In 2003, Hamish and Andy got their break on the sketch comedy show Radio Karate before Seven swooped with offers (the Hamish and Andy Show had a short life before the pair switched to Ten). Their talent was quickly recognised by Austereo, who made the duo drive-time stars across the country.

Last month, the Victorian state government gave $350,000 to the station, to build on a previous last-ditch rescue package of $650,000 received from federal authorities. But this falls well short of the amount needed to keep the digital stream flowing.

McLelland told Crikey the response rate to the subscription drive in general has been marked by a distinct “lack of enthusiasm”. The station relies on donations and sponsorship for 80% of its revenue.

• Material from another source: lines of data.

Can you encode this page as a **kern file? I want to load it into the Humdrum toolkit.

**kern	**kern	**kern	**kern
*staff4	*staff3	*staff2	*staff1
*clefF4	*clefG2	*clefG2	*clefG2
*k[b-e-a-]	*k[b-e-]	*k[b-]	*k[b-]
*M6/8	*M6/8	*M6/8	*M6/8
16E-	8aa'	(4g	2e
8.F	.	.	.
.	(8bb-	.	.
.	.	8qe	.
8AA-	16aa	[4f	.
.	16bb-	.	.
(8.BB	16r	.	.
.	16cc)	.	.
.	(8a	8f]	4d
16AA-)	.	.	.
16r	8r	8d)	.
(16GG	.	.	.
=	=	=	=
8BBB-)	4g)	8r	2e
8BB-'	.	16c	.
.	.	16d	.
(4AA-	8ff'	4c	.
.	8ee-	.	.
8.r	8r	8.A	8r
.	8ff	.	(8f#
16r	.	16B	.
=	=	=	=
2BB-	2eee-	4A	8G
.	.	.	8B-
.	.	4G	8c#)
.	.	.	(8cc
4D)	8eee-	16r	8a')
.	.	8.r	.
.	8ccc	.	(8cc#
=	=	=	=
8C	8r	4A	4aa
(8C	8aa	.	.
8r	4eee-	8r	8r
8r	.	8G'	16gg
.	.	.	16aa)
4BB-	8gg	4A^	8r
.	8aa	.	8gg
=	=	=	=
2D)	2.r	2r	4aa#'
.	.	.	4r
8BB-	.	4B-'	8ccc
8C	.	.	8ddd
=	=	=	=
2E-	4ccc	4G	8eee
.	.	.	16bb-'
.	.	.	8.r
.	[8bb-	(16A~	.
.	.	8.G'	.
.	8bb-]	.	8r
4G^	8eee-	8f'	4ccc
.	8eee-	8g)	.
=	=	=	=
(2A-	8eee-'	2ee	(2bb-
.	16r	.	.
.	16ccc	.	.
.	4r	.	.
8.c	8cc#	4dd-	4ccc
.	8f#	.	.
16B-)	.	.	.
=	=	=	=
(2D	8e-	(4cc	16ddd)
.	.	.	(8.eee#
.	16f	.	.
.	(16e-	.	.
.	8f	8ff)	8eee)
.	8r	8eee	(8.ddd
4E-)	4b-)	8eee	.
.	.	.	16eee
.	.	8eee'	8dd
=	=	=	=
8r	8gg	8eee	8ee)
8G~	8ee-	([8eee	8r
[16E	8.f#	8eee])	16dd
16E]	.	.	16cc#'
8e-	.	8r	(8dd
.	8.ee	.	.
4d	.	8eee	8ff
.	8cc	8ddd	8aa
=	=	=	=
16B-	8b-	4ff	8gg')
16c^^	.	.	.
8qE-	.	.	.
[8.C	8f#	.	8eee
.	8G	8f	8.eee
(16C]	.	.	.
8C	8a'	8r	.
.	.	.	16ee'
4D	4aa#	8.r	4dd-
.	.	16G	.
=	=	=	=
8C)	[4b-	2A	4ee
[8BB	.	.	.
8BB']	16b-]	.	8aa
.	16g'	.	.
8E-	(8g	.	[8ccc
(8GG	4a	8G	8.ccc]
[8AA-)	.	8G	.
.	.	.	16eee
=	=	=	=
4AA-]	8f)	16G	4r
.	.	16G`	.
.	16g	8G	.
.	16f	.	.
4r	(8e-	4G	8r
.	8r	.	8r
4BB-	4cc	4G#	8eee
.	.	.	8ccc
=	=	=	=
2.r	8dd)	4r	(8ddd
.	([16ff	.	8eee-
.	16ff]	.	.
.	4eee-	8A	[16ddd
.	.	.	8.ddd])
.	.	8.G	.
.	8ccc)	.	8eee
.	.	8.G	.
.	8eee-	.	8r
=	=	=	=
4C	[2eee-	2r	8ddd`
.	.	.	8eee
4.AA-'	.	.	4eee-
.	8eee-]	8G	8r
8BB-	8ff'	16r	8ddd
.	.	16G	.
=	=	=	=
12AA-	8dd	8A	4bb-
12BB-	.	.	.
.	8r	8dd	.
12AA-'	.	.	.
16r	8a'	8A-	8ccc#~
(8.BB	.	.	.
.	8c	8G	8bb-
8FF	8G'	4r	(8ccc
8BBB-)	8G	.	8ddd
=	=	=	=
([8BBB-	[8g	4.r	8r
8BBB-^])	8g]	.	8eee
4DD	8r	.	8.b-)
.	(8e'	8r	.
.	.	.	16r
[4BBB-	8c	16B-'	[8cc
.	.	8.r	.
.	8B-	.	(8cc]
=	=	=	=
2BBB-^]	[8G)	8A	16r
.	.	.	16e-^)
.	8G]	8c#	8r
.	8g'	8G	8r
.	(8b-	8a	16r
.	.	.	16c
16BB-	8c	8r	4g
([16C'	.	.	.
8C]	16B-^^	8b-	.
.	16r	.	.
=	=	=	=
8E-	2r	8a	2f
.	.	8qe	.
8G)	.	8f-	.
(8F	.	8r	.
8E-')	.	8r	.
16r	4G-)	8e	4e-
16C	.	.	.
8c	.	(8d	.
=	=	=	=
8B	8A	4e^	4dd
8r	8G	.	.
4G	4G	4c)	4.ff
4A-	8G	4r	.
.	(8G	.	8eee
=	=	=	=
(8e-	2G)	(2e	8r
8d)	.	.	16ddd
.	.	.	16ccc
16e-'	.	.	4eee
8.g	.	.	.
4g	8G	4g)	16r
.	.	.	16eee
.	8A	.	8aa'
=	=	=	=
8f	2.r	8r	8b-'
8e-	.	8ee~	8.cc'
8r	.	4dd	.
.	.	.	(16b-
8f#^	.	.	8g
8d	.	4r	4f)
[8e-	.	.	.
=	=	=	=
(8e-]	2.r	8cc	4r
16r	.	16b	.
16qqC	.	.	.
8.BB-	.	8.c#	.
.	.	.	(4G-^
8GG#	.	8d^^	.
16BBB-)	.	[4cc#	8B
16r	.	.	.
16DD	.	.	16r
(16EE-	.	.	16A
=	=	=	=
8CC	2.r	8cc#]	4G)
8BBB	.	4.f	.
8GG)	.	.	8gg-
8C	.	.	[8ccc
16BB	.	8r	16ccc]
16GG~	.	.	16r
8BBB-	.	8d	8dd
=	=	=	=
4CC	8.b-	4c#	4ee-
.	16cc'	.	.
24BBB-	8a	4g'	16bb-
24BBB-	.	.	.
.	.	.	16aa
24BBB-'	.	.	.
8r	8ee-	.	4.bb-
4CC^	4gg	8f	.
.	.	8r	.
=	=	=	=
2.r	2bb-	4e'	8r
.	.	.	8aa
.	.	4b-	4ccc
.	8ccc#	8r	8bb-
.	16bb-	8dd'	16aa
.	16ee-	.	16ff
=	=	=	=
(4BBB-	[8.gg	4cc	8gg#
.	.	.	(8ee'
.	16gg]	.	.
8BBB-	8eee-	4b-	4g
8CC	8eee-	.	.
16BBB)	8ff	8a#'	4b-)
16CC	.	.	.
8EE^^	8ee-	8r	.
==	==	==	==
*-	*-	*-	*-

Rove’s Manager Kevin Whyte said the former star of Channel 31’s The Loft, which also featured Helliar, was in the United States and would be difficult to contact before Crikey‘s deadline. Speculation has been swirling for months that Rove will soon stitch up a lucrative Los Angeles-based chat show deal following high-profile appearances last year on the Jay Leno Show. Tweets directed at Rove, who wished Helliar luck for the debut of his new TV show on his Twitter account this morning, went unreturned.

Whyte said Rove had supported the station in the past through numerous PR appearances but was unable to say if Rove had donated any money to Channel 31. In 2005, Rove hired Hamish and Andy to create a Network Ten show, Real Stories. Like Rove, Hamish and Andy also appeared last year on Leno.

Helliar got his break on Channel 31 stand-up show Under Melbourne Tonight before joining The Loft in 1997. Rove and Helliar then went on to repeat  the successful formula on Channel 10 with the Sunday night variety show Rove Live.

But Helliar’s publicist told Crikey the star was busy rehearsing for tonight’s premiere of Channel 7’s The Bounce and would be “difficult to contact”. Seven lured Helliar from Ten to helm the new show, reportedly for a six-figure sum.

The station’s last-ditch live telethon will air on Sunday at 7:30pm, hosted by Vasili from cult gardening show Vasili’s Garden.